-------- Passage shown --------

In the last article in this series, we learned why on-prem Kubernetes is difficult: HA control planes (LBs, etcd, quorum), ongoing day-2 ops (patching, cert rotation, upgrades) and cluster sprawl.
In this part, we’ll explore two important choices every on-prem Kubernetes endeavour starts with:
- Where to run it: on a virtualization platform or directly on bare metal
- How to get it: build it yourself or buy a platform
Running on Virtual Machines
Since most orgs have virtualization in place, they start here: Kubernetes clusters run as VMs on vSphere, OpenStack or Proxmox. This virtualization layer is often managed by a dedicated infrastructure team, which abstracts away hardware, networking, storage, capacity management and monitoring.

Pros & Cons
- Abstracts networking, storage, capacity, monitoring
- Clear team boundaries (infra vs platform)
- Mature operational model
- Easy to split large hosts into smaller nodes
- Often achieves higher hardware utilization by consolidating many VMs on shared hosts
- Built-in scaling and self-service via VM APIs
- Hypervisor/Virtualization is another control plane/orchestrator to operate
- More complexity and failure surface
- Licensing and operational overhead
- Constrained for GPU/SmartNIC-heavy workloads
- Slight performance overhead
Tackling the hard parts
The last article identified challenges which this approach helps to solve:
- Load balancers & HA: Often available via LBaaS; easy to put kube-apiserver behind a VIP.
- Day-2 operations: VM templates/snapshots simplify rollouts and blue-green control plane upgrades.
- Bootstrap: Straightforward: spin up VMs from a template.
- Cluster sprawl: Easier to spin up more clusters (but still your platform team’s burden).
When it fits
You already have IaaS and licenses, and/or you plan to buy a K8s platform that integrates with IaaS APIs. This is usually the fastest and lowest-risk path to start.
Running on Bare Metal
Running Kubernetes directly on servers removes the virtualization layer and makes Kubernetes itself the baseline infrastructure platform (meaning, you could for example run VMs in it, as well).
It simplifies the stack, but usually also shifts responsibility for hardware and lifecycle onto the Kubernetes team.

Be aware that Kubernetes on Bare Metal comes with its own interesting challenges which we wrote about in a dedicated blog post: Kubernetes on Bare Metal: The Four Hard Problems
Importantly, you still need three dedicated control plane nodes per cluster, which wastes capacity on large servers. This is where Hosted Control Planes become almost a necessity: they let you pack many control planes onto shared management nodes instead of dedicating whole servers to each one.
So you might end up with a setup like this:

Choose Your Worker Server Profile Wisely
With virtualization, selecting the right hardware server size is easy: the infra team can bay a few beefy hosts and let teams slice them up as VMs of various sizes. On bare metal on the other hand, your Kubernetes nodes are the physical servers themselves, so you have to make sure the servers you order match the workload and cluster profiles.

-------- Data lines --------

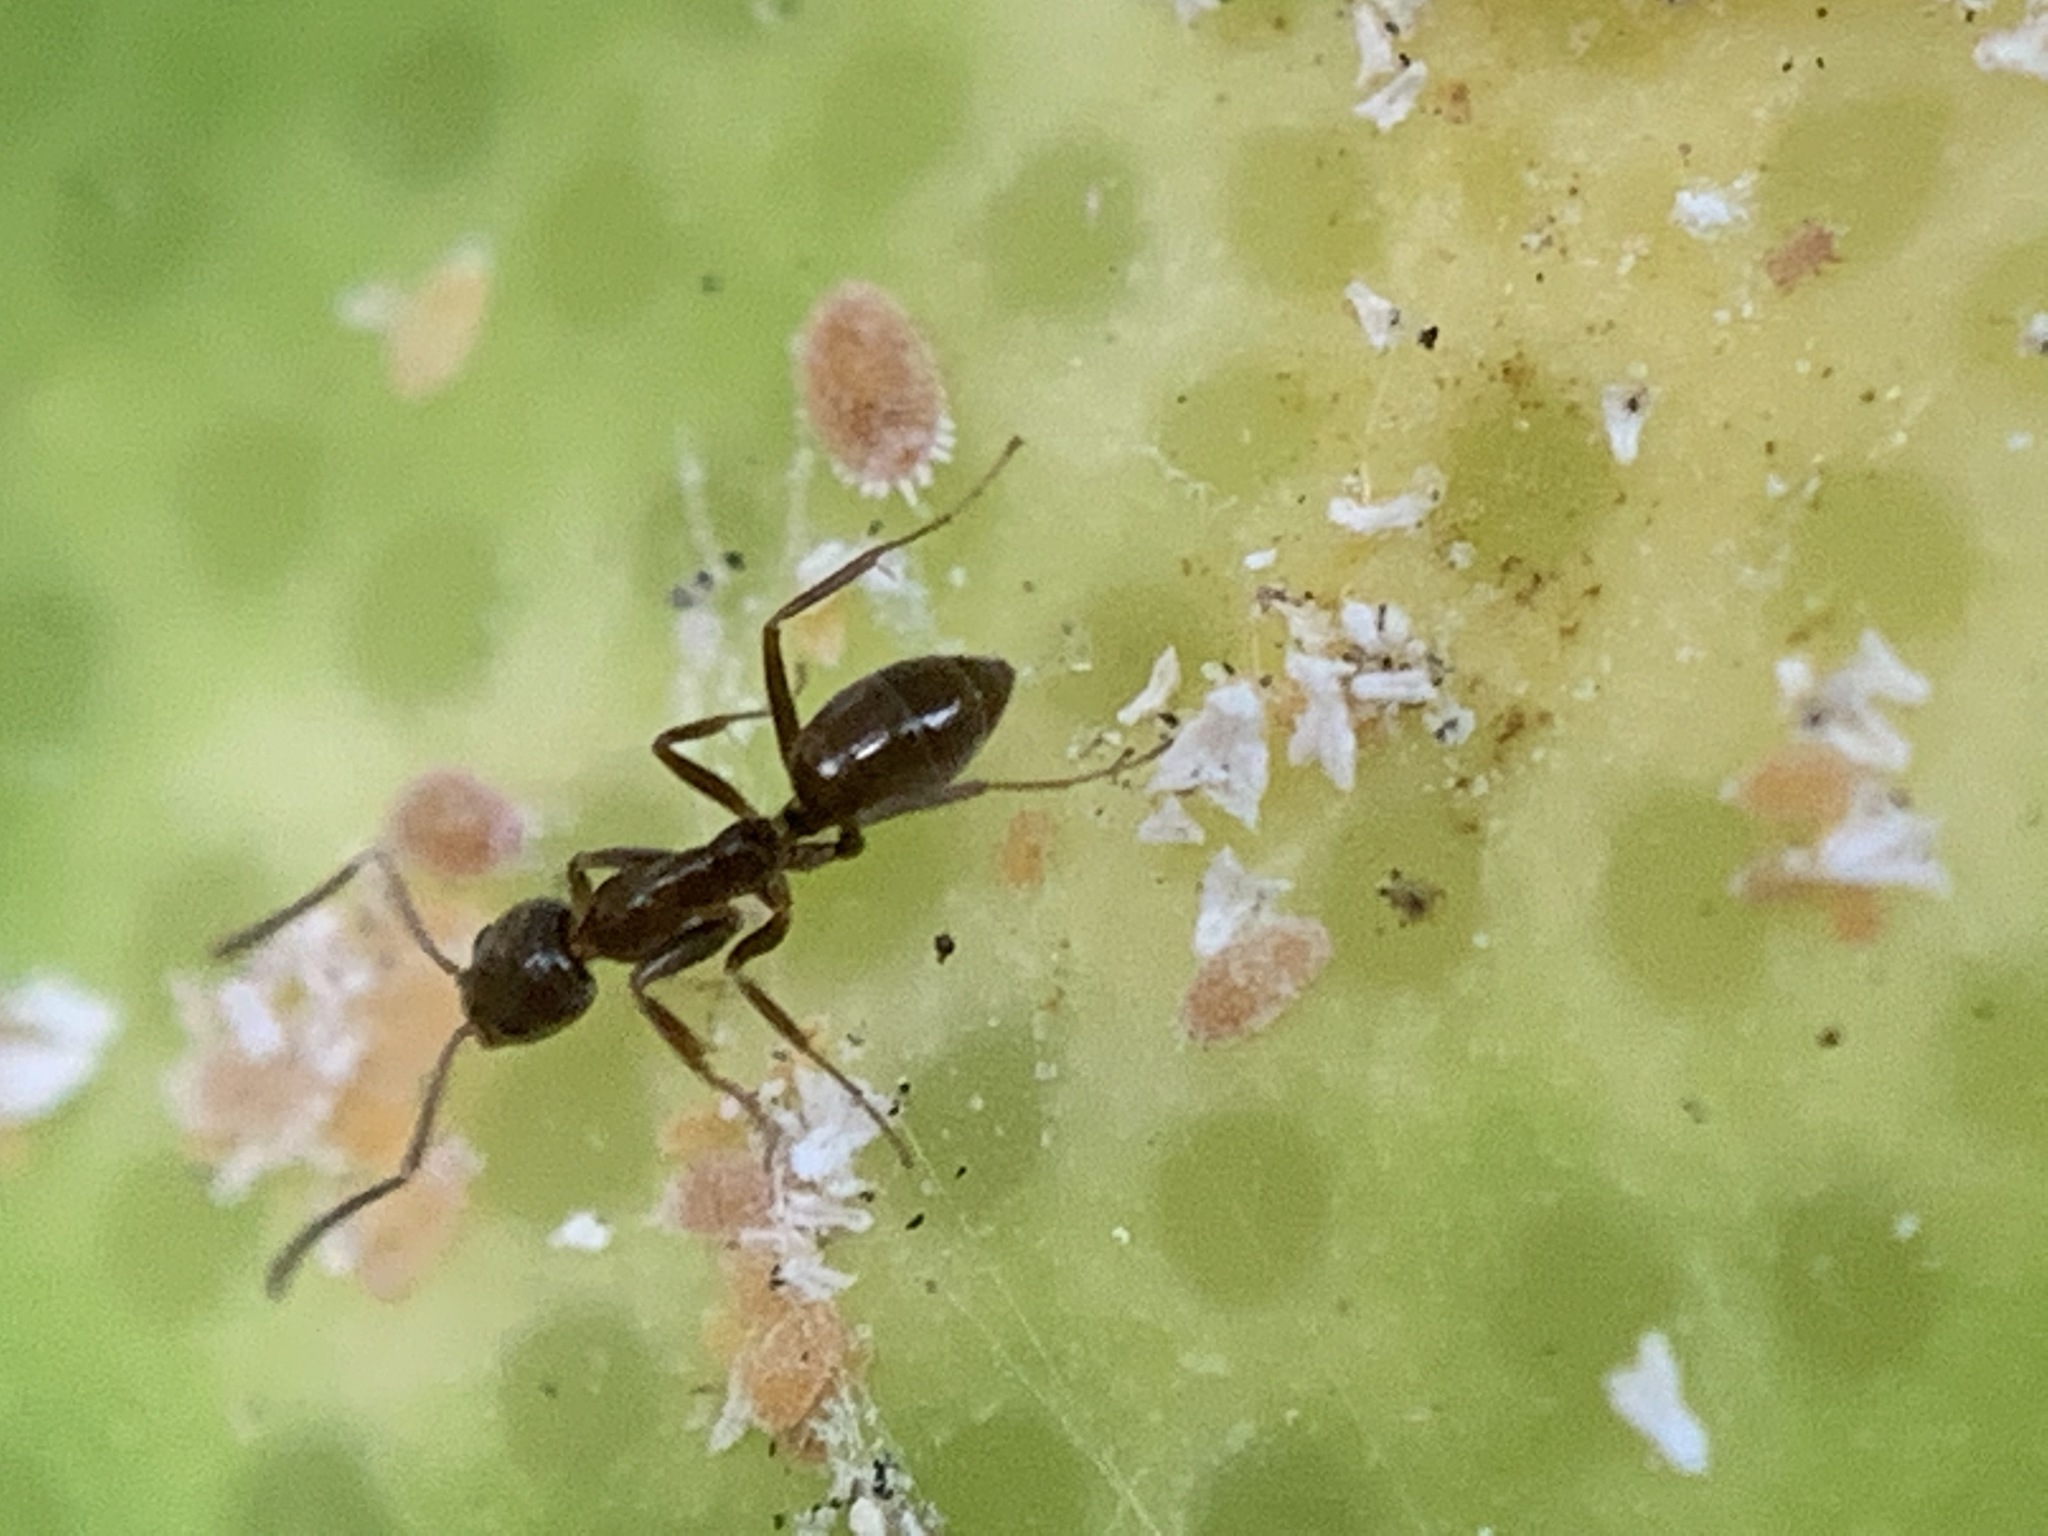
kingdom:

--------
-------- Data lines --------

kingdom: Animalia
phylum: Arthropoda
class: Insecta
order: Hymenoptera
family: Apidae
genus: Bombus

--------

The tasks:
A. According to the Kubernetes article, how many dedicated control plane nodes per cluster are still needed when running on bare metal?
B. Reproduce the part of the Kubernetes article that opens with the words containing "- Mature operational" and closes with "behind a VIP.".
The lines above are separate material and are not part of the Kubernetes article.

Solutions by task:
A. Three dedicated control plane nodes per cluster.

B.
- Mature operational model
- Easy to split large hosts into smaller nodes
- Often achieves higher hardware utilization by consolidating many VMs on shared hosts
- Built-in scaling and self-service via VM APIs
- Hypervisor/Virtualization is another control plane/orchestrator to operate
- More complexity and failure surface
- Licensing and operational overhead
- Constrained for GPU/SmartNIC-heavy workloads
- Slight performance overhead
Tackling the hard parts
The last article identified challenges which this approach helps to solve:
- Load balancers & HA: Often available via LBaaS; easy to put kube-apiserver behind a VIP.